**MATERIAL FOR THE TASK**
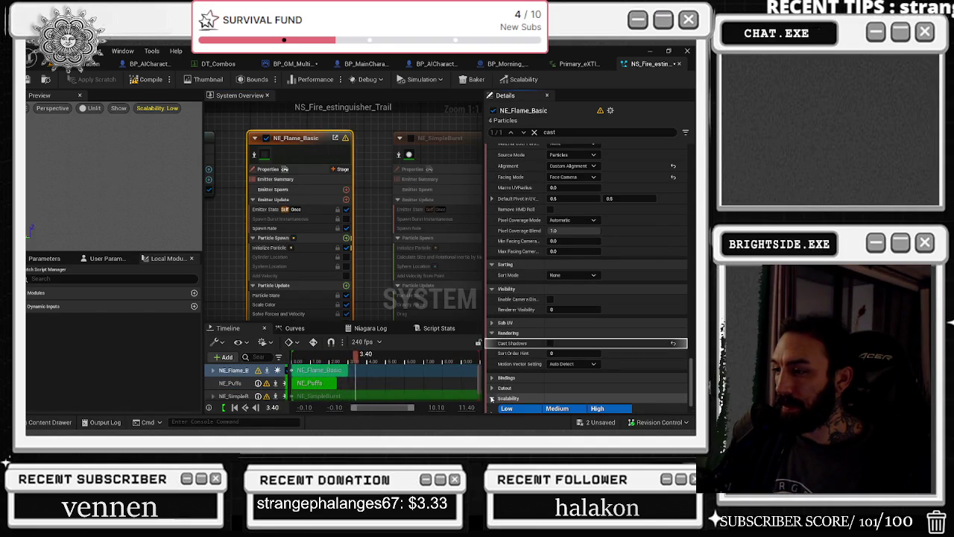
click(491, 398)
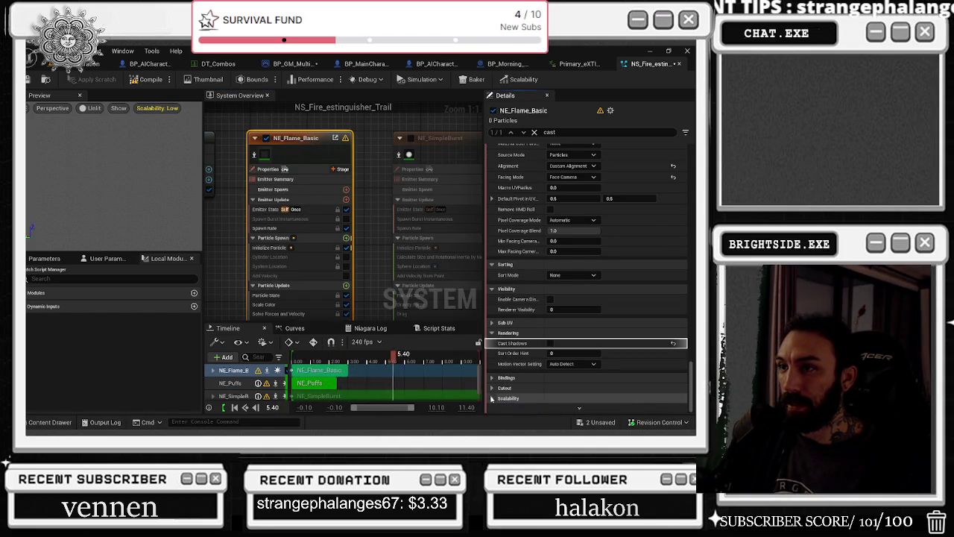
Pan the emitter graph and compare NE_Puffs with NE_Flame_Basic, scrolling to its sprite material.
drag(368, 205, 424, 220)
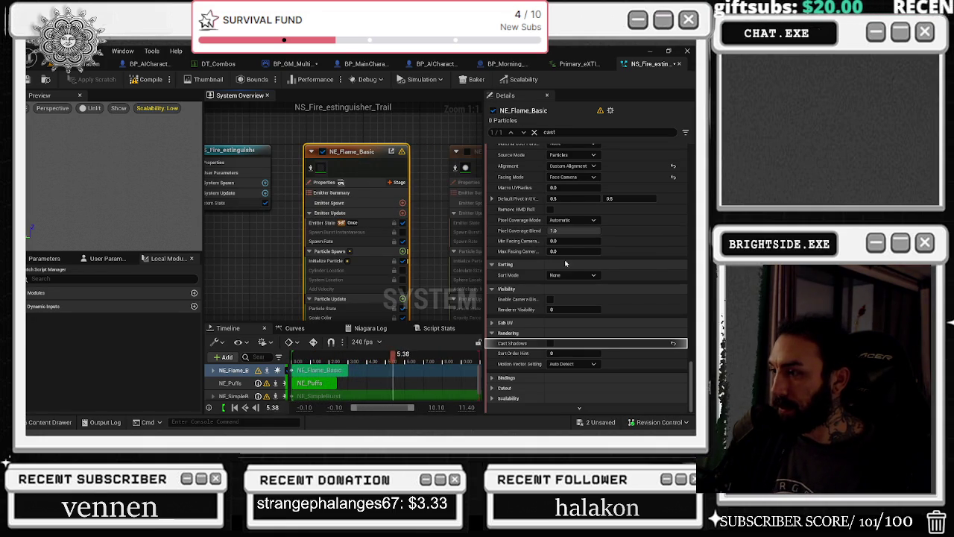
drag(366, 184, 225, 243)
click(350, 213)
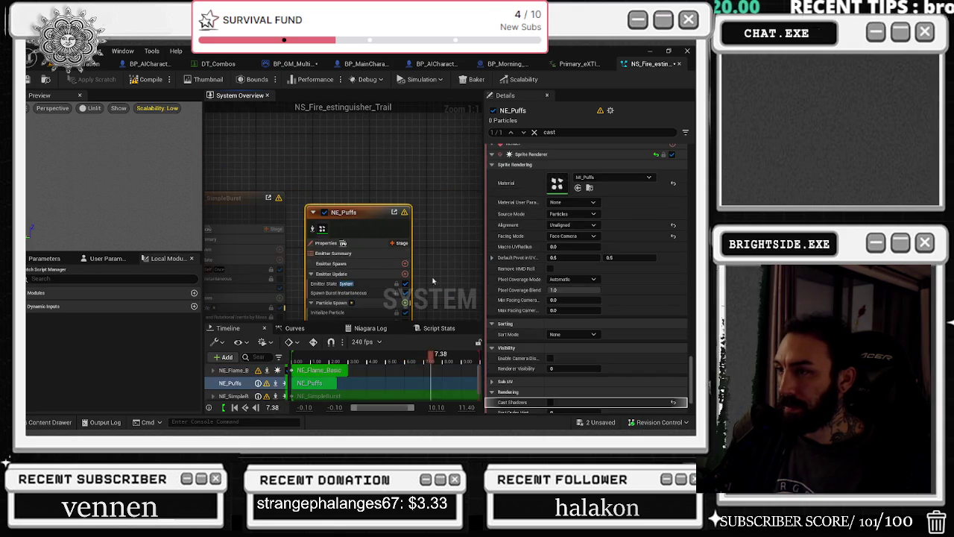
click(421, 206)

**TASK OBJECTIVE**
Check each line of the records for the string "drag" and state how many lines contain it. Give only the number.

**TASK ANSWER**
2